EXTRAIT DU DOCUMENT:
M : c’est dangereux ?

A : Ce n’est pas de la paresse [pause] les gens ont peur des serpents, il n’y a beaucoup [exclamation] Dans le champ ne viennent pas. Là en haut seulement. Si tu ne les embêtes elles n’attaquent pas, seulement si [le serpent] est en train

de pondre des œufs [pause] il y a des gens qui jouent avec les serpents, des sorciers, ils les utilisent pour tuer les gens.

M : comment ils arrivent à faire ça ?

A : Ils les envoient. Moi je n’y crois pas, je crois seulement en Dieu. Il [le sorcier] allume des bougies, sur la route, près de la maison. Je déjà vu ça. J’ai beaucoup de peur, je ne sais pas qu’est qu’il y a là.

M : Vous avez peur?

EXERCICES PROPOSÉS:
1 > Répondez brièvement à partir de l'extrait d'entretien :
(a) Selon la personne interrogée, où les serpents ne viennent-ils pas ?
(b) À quelle fin des sorciers utilisent-ils les serpents ?
(c) Où le sorcier allume-t-il des bougies ?
2 > Reproduisez fidèlement un passage de l'extrait d'entretien : partez des mots « A : Ils les » et arrêtez-vous après « qu’il y a là. ».
3 > D'après l'extrait d'entretien, pourquoi la personne interrogée affirme-t-elle ne pas croire que les sorciers envoient des serpents ? Répondez en une à trois phrases.
Les enregistrements ne sont pas nécessaires pour faire ce travail.

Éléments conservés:
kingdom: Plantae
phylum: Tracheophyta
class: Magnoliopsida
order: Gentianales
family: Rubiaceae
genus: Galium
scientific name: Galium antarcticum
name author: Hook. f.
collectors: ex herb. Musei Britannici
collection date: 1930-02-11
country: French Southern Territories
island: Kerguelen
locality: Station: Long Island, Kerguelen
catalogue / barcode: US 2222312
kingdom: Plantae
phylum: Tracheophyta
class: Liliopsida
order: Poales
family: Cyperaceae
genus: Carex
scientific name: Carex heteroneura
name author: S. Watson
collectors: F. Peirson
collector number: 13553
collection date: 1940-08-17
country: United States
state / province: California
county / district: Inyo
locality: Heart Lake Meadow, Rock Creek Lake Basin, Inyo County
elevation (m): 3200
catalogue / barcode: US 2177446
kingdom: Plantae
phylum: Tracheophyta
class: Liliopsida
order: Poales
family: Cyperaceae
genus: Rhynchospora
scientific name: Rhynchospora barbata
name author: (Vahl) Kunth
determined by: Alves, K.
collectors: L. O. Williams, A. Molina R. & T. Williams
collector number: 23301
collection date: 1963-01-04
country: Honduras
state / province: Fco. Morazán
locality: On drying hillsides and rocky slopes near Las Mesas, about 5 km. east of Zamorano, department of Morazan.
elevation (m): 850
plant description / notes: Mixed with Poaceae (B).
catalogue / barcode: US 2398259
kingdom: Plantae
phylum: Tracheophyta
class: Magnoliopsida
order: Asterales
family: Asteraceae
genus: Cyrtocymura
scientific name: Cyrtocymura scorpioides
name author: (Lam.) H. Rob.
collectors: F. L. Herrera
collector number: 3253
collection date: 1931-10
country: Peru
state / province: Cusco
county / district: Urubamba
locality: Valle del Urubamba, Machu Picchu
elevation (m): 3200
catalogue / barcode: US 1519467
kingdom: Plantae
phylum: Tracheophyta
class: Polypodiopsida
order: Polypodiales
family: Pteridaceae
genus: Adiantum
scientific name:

EXERCICES CORRIGÉS:
1 >
(a) Dans le champ.
(b) Pour tuer les gens.
(c) Sur la route, près de la maison.

2 >
A : Ils les envoient. Moi je n’y crois pas, je crois seulement en Dieu. Il [le sorcier] allume des bougies, sur la route, près de la maison. Je déjà vu ça. J’ai beaucoup de peur, je ne sais pas qu’est qu’il y a là.

3 > Elle déclare ne croire qu'en Dieu.